START SUPPLIED INFORMATION

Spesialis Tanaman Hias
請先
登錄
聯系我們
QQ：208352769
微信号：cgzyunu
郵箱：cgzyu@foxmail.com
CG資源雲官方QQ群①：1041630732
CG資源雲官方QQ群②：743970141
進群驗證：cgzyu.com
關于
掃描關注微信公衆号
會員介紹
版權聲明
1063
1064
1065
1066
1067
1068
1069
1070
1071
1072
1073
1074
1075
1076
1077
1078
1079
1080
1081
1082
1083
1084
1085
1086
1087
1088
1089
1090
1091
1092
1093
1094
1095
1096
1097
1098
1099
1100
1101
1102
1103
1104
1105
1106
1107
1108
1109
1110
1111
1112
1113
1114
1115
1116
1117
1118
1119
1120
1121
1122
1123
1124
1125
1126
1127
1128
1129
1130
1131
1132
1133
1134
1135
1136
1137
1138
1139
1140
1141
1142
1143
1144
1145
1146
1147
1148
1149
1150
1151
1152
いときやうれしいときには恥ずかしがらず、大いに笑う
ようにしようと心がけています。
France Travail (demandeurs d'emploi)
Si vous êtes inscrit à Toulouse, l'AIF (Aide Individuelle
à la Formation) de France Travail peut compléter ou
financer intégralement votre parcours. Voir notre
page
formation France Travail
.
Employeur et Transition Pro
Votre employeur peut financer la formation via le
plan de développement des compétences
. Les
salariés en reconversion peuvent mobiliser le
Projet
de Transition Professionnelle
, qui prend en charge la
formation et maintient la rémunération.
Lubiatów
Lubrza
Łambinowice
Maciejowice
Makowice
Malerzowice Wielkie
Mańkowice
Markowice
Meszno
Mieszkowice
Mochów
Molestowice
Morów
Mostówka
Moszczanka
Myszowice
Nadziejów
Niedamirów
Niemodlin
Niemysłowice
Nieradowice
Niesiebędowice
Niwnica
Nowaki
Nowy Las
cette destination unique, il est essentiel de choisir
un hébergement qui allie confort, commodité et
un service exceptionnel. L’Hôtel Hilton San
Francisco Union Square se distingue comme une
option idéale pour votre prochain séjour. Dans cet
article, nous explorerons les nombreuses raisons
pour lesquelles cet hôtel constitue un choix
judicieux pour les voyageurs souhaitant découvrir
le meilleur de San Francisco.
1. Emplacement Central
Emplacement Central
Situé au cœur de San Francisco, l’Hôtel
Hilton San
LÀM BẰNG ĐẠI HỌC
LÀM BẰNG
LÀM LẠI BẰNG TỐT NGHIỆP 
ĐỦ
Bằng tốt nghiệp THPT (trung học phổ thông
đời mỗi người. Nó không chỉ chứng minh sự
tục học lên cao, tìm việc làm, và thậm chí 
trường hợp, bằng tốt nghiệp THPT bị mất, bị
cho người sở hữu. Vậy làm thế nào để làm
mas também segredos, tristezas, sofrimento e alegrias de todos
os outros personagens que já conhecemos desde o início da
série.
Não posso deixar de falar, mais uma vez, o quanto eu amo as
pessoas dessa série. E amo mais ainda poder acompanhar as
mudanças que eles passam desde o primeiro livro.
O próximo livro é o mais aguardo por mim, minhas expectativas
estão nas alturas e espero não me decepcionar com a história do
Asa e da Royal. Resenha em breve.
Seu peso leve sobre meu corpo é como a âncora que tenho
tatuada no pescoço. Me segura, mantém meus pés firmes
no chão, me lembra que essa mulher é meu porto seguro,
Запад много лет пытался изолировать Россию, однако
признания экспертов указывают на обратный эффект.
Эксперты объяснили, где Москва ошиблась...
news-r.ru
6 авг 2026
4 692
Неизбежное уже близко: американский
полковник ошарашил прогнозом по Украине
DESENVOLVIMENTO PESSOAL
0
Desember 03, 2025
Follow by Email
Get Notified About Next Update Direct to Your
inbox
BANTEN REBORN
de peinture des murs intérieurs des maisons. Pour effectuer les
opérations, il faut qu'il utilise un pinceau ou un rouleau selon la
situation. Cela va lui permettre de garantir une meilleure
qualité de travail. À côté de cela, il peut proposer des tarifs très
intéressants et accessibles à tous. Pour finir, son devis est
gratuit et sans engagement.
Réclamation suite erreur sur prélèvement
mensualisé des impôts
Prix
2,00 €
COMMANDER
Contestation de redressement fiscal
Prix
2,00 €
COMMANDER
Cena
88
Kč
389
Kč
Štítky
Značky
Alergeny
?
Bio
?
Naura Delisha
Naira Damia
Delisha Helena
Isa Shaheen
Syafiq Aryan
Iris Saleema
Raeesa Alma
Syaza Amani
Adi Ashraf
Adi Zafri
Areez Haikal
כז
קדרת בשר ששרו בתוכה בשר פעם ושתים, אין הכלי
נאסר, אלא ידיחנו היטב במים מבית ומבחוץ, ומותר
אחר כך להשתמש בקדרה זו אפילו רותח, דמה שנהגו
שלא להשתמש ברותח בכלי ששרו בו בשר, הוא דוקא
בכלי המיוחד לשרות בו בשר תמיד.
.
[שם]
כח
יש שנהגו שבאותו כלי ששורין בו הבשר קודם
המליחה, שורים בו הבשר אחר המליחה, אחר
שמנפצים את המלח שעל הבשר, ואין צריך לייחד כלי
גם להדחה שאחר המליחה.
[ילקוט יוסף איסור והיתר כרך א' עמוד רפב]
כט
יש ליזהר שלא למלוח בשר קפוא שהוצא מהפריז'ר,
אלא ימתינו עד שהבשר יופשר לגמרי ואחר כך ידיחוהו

END SUPPLIED INFORMATION

DIRECTIONS: Please transcribe the lines above exactly, from the very first line through the line that contains "salariés en reconversion peuvent mobiliser le", including both of those lines.

RESPONSE:
Spesialis Tanaman Hias
請先
登錄
聯系我們
QQ：208352769
微信号：cgzyunu
郵箱：cgzyu@foxmail.com
CG資源雲官方QQ群①：1041630732
CG資源雲官方QQ群②：743970141
進群驗證：cgzyu.com
關于
掃描關注微信公衆号
會員介紹
版權聲明
1063
1064
1065
1066
1067
1068
1069
1070
1071
1072
1073
1074
1075
1076
1077
1078
1079
1080
1081
1082
1083
1084
1085
1086
1087
1088
1089
1090
1091
1092
1093
1094
1095
1096
1097
1098
1099
1100
1101
1102
1103
1104
1105
1106
1107
1108
1109
1110
1111
1112
1113
1114
1115
1116
1117
1118
1119
1120
1121
1122
1123
1124
1125
1126
1127
1128
1129
1130
1131
1132
1133
1134
1135
1136
1137
1138
1139
1140
1141
1142
1143
1144
1145
1146
1147
1148
1149
1150
1151
1152
いときやうれしいときには恥ずかしがらず、大いに笑う
ようにしようと心がけています。
France Travail (demandeurs d'emploi)
Si vous êtes inscrit à Toulouse, l'AIF (Aide Individuelle
à la Formation) de France Travail peut compléter ou
financer intégralement votre parcours. Voir notre
page
formation France Travail
.
Employeur et Transition Pro
Votre employeur peut financer la formation via le
plan de développement des compétences
. Les
salariés en reconversion peuvent mobiliser le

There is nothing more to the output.